--- EXERCISE INPUT ---
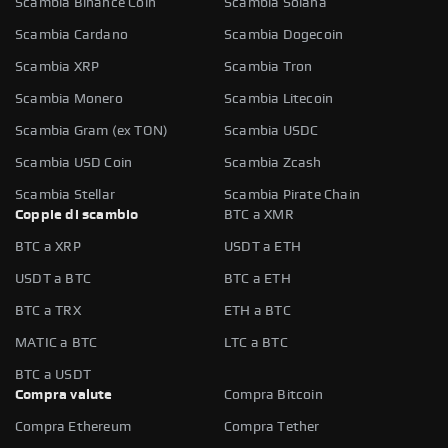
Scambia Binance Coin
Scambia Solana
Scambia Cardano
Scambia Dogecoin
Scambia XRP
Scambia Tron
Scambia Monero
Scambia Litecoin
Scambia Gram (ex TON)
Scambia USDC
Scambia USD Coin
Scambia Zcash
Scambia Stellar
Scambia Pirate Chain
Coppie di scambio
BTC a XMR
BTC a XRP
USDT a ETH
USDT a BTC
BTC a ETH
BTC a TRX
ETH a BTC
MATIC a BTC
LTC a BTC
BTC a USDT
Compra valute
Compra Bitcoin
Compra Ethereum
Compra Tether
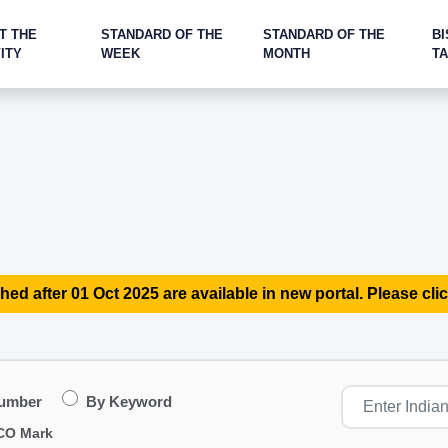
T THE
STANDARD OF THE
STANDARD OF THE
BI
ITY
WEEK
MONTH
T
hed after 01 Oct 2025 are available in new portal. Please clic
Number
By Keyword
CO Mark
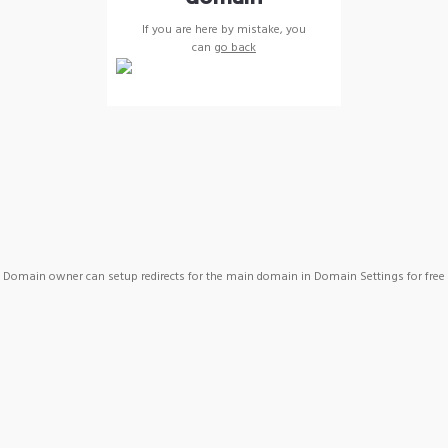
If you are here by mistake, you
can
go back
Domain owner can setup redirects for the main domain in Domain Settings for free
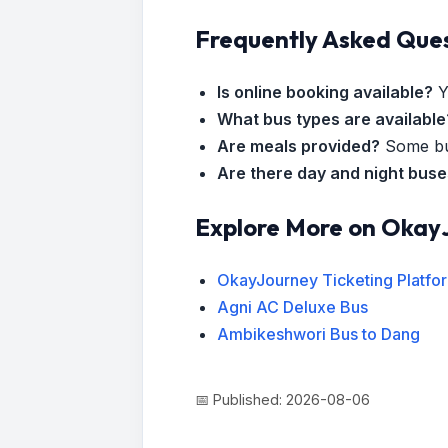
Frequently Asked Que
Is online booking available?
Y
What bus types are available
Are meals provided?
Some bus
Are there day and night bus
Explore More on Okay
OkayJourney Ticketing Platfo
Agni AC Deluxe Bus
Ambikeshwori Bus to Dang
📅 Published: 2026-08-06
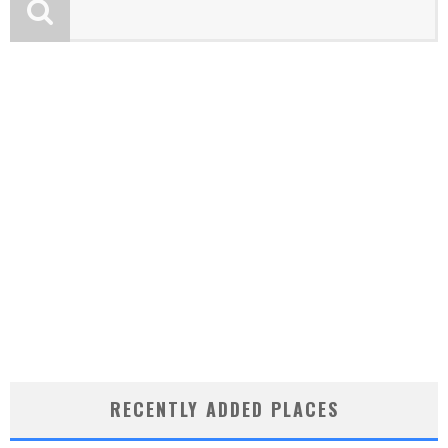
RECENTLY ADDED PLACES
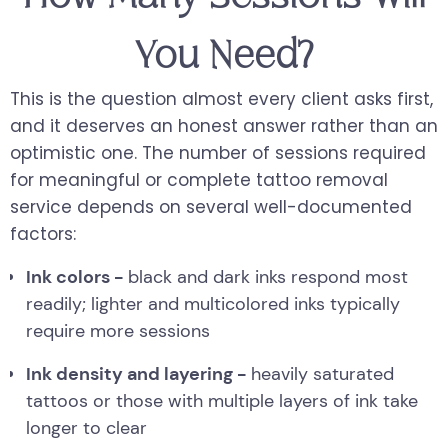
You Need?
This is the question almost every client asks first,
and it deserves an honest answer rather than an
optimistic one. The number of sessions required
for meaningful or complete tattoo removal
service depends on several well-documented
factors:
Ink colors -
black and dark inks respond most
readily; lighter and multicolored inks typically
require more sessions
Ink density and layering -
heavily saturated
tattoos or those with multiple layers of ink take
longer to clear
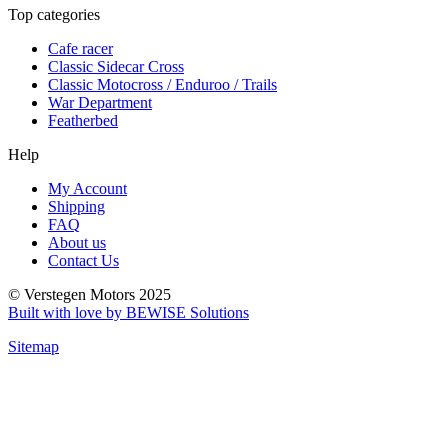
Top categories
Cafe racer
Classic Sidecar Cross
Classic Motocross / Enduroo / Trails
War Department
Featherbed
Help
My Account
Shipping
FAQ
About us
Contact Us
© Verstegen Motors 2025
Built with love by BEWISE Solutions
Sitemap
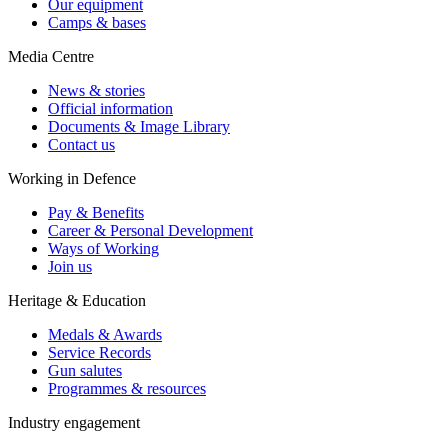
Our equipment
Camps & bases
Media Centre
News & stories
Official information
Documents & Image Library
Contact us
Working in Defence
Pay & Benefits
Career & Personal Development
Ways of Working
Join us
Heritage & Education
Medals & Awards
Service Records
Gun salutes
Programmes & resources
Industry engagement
---
#### WHAT YOU NEED TO DO:
Which lines of the listing above contain the string "inks"? Copy each of them in full.

#### ANSWER AREA:
black and dark inks respond most
readily; lighter and multicolored inks typically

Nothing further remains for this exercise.